FHFA is requesting comment on all aspects of the proposed rule. The Housing and Economic Recovery Act of 2008 requires FHFA to establish annual housing goals for Fannie and Freddie, and FHFA’s current housing goals rule is effective through the end of 2014.
Single-family housing goals
FHFA is requesting comment on three alternative approaches for establishing the single-family housing goals for 2015-17: ​
- Alternative (1) – Use the current two-step process, which involves setting both a prospective benchmark level and a retrospective market level measure based on Home Mortgage Disclosure Act data;
- Alternative (2) – Set only prospective benchmark levels; and
- Alternative (3) – Use only the retrospective market level measure.
FHFA has proposed single-family benchmark levels for 2015-17 that the agency would consider adopting under Alternative (1).
FHFA’s proposal would keep the benchmarks for purchase goals at current levels for low and very low-income families (23 percent of overall single-family purchases and 7 percent, respectively) to encourage Fannie Mae and Freddie Mac to promote safe and sound lending to lower-income borrowers.​
The low-income areas home purchase subgoal was increased from 11 percent in 2014 up to 14 percent in 2015-17. The low-income families refinance goal increased from 20 percent in 2014 to 27 percent in 2015-17.
If FHFA were to adopt Alternative (2), the agency would consider adopting single-family benchmark levels in the final rule that are lower than the proposed levels.
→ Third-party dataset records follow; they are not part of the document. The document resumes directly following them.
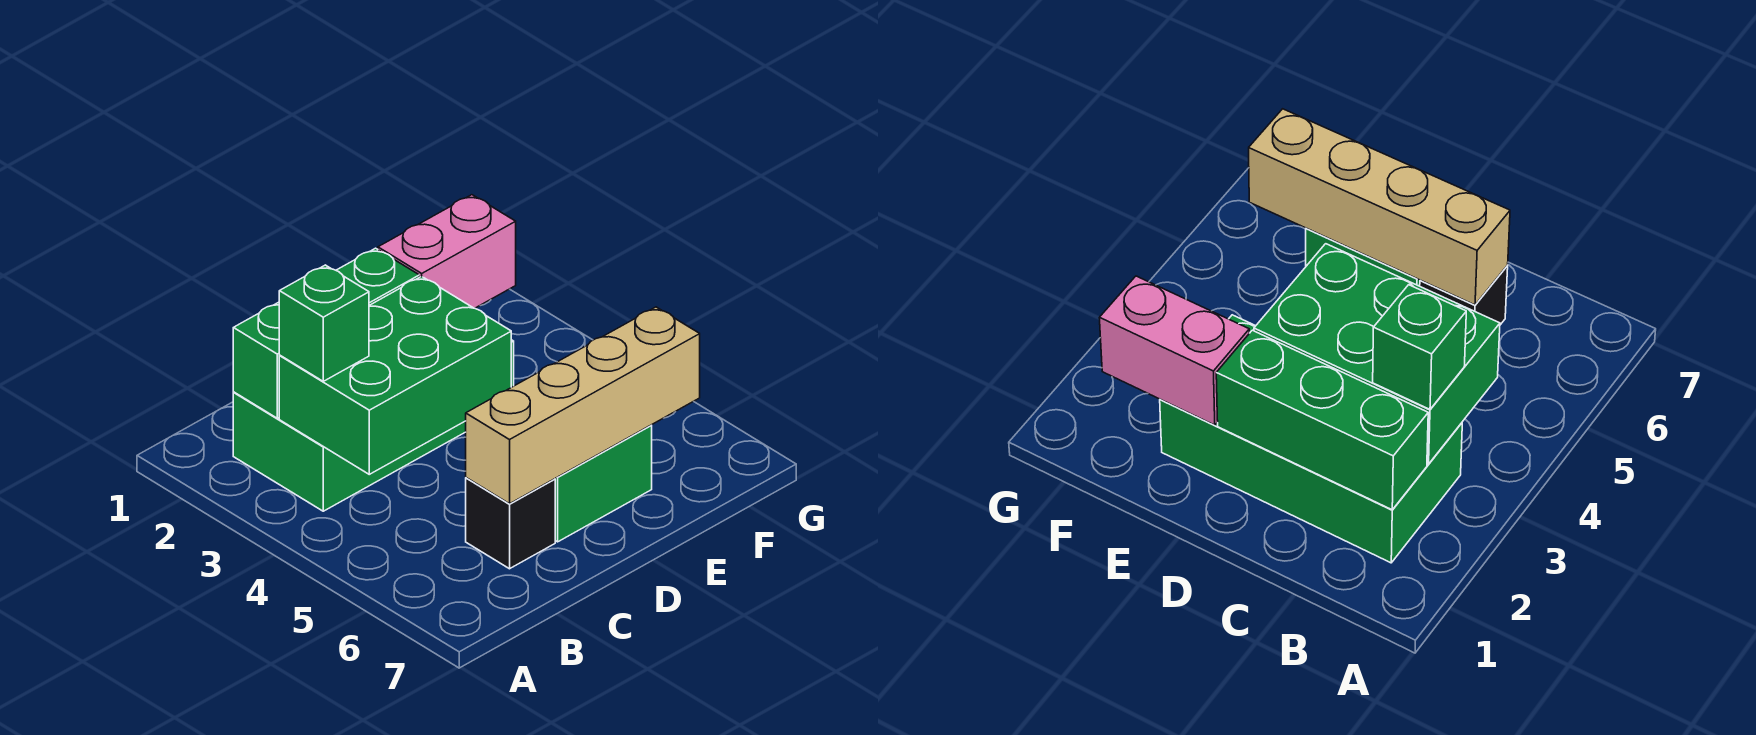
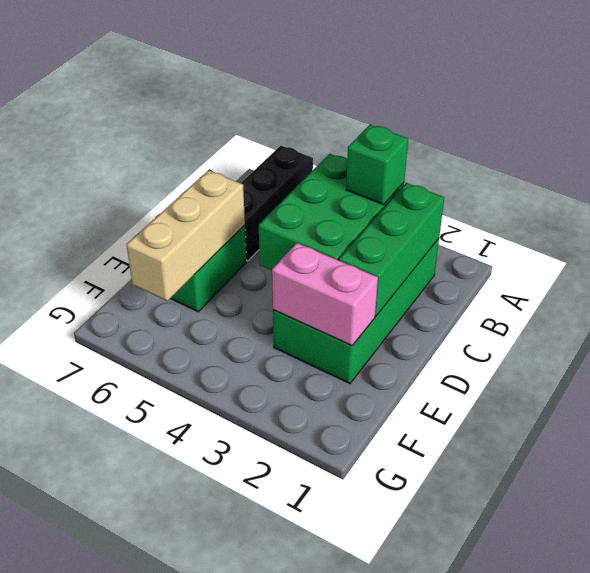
black 1x1 brick [466,478,555,569] -> black 1x3 brick [241,146,313,261]
tan 1x4 brick [466,307,700,504] -> tan 1x3 brick [127,170,245,301]
pink 1x2 brick [378,195,516,308] -> pink 1x2 brick turned to [272,243,378,346]

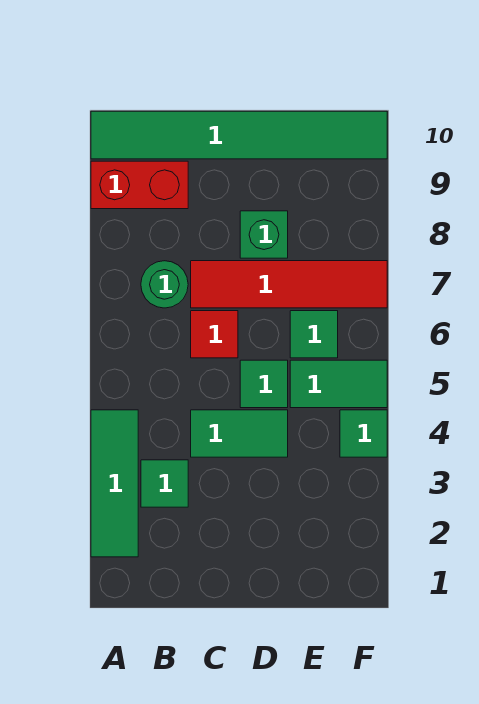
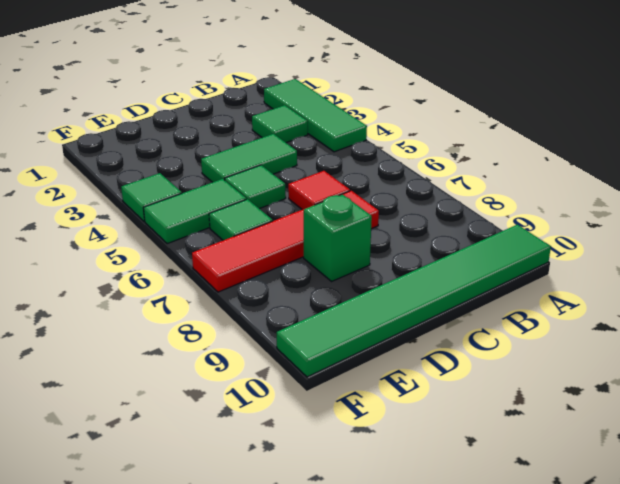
red 1x2 brick [91,161,188,209] -> none
green 1x1 round brick [141,261,188,308] -> none

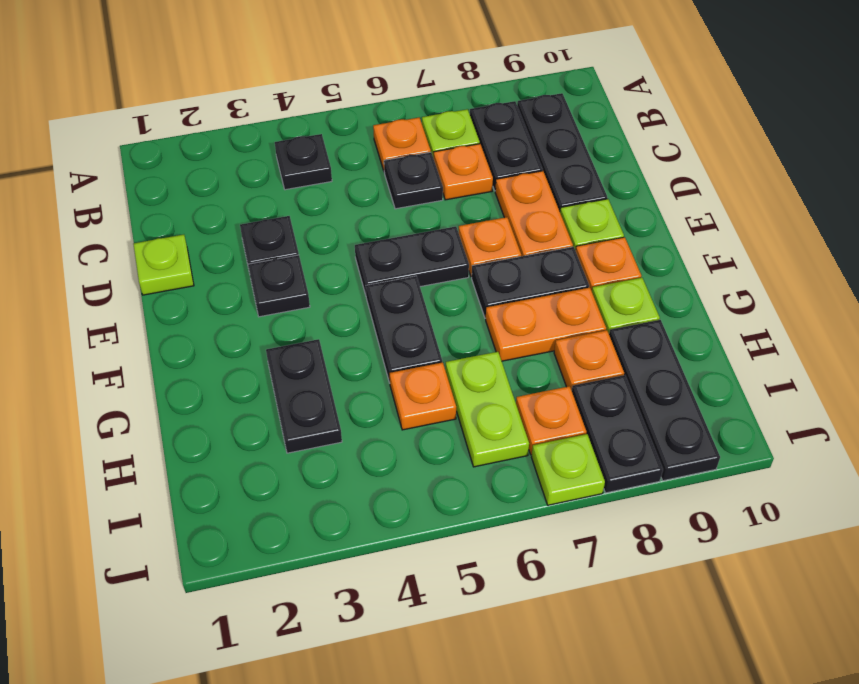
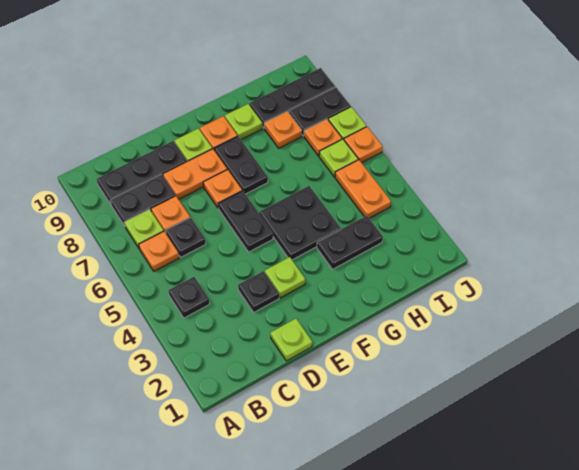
black 1x1 plate [248,255,310,317] -> lime 1x1 plate [265,257,305,298]
black 1x2 plate [366,276,442,383] -> black 2x2 plate [259,186,341,260]
orange 1x2 plate [486,288,606,361] -> orange 1x2 plate moved to [335,160,391,218]
orange 1x1 plate [390,362,456,430] -> orange 1x1 plate moved to [344,127,383,163]
lime 1x2 plate [445,352,529,467] -> lime 1x1 plate [319,139,358,177]

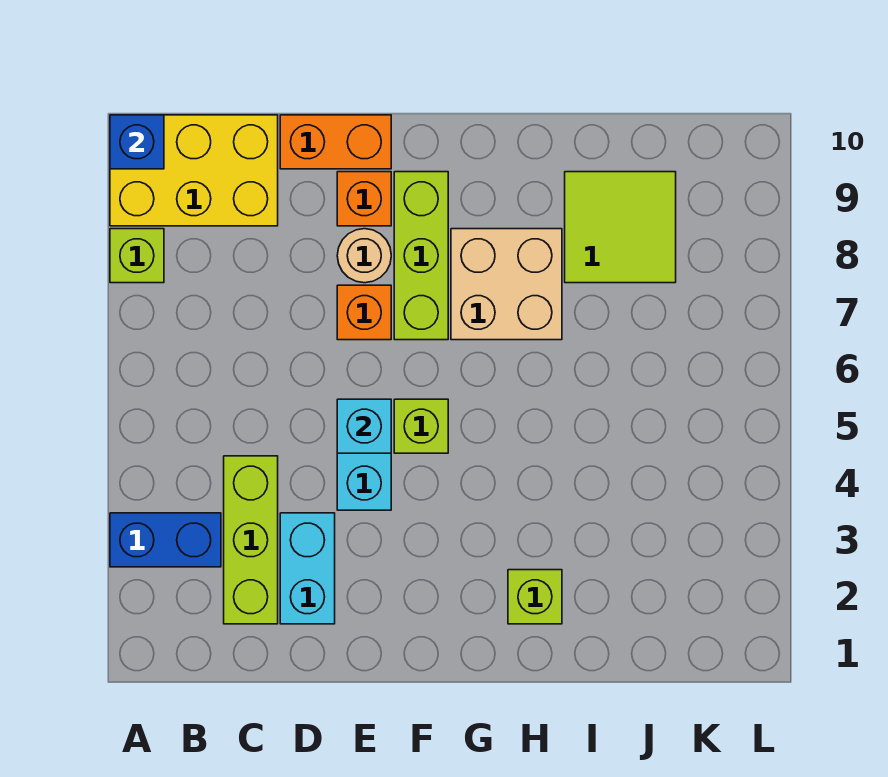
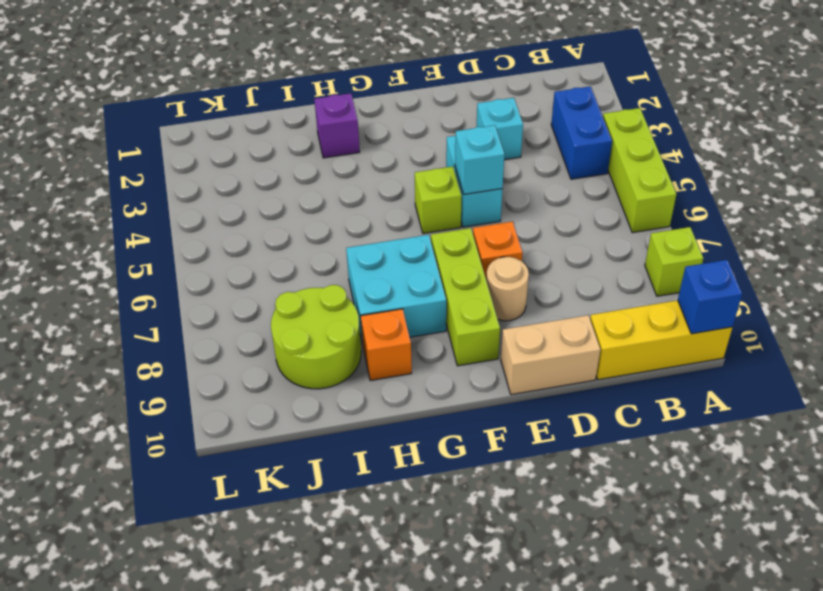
blue 1x2 brick [110,513,221,567] -> blue 1x2 brick turned to [551,86,612,179]
yellow 2x3 brick [110,115,278,226] -> yellow 1x3 brick [590,300,733,380]
lime 1x3 brick [224,456,278,624] -> lime 1x3 brick moved to [603,108,676,233]
cyan 1x2 brick [280,513,335,624] -> cyan 1x1 brick [477,98,523,160]
orange 1x2 brick [280,115,391,169] -> tan 1x2 brick [501,315,600,395]
orange 1x1 brick [337,172,391,226] -> orange 1x1 brick moved to [361,309,412,381]
tan 2x2 brick [451,229,562,340] -> cyan 2x2 brick [346,235,446,344]
lime 1x1 brick [508,570,562,624] -> purple 1x1 brick [314,93,360,158]
lime 2x2 tile [565,172,676,283] -> lime 2x2 round brick [271,285,361,389]

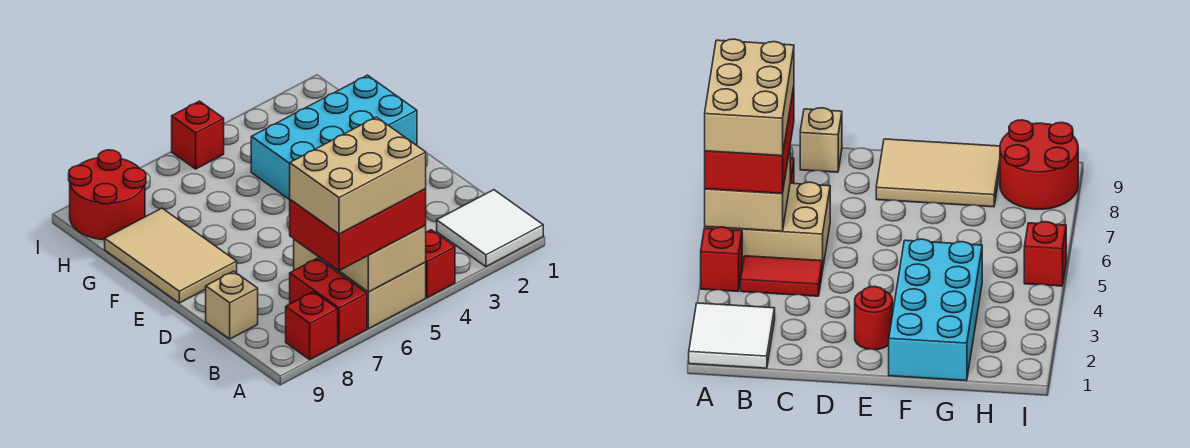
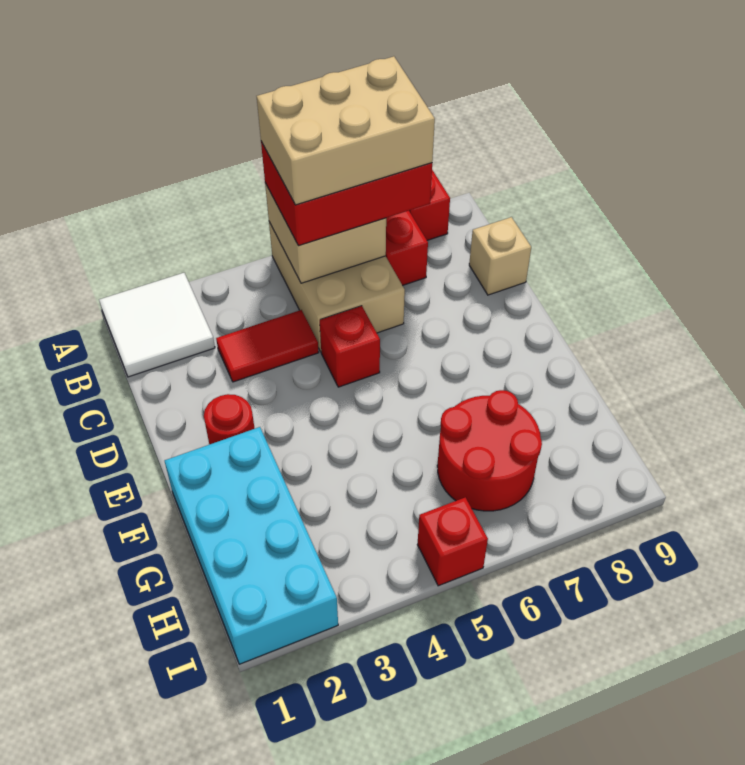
red 1x1 brick [426,230,455,298] -> red 1x1 brick moved to [320,306,380,387]
red 1x2 tile [741,256,822,296] -> red 1x2 tile turned to [216,310,319,382]
tan 2x3 tile [105,208,237,303] -> none
cyan 2x4 brick [251,75,417,200] -> cyan 2x4 brick turned to [165,427,338,664]
red 2x2 round brick [69,150,146,240] -> red 2x2 round brick moved to [437,390,542,511]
Alternative (3) would not involve setting a prospective benchmark level.
Multifamily housing goals
The proposed rule also includes benchmark levels for multifamily housing goals and, for the first time, would establish a subgoal for small multifamily properties (5-50 units) affordable to low-income families.
FHFA’s proposed multifamily benchmark levels would be the same for Fannie Mae and gradually would increase for Freddie Mac: Fannie’s goal for multifamily units for low-income families would remain at 250,000, and its goal for very low-income families would remain at 60,000 from 2014-17. Freddie’s multifamily goal for low-income families increases by 10,000 units per year (from 200,000 in 2014 to 230,000 in 2017), and its goal for multifamily units for very low-income families increases slightly per year (from 40,000 in 2014 to 50,000 in 2017).
These levels would require Fannie and Freddie to continue to support affordable multifamily housing despite the expectation that the government sponsored enterprises’ overall multifamily market share will continue to decline in the coming years because of increased participation by the private sector in the multifamily market.
FHFA also is requesting comment on whether multifamily housing goals credit should be allowed for blanket loans on manufactured housing communities.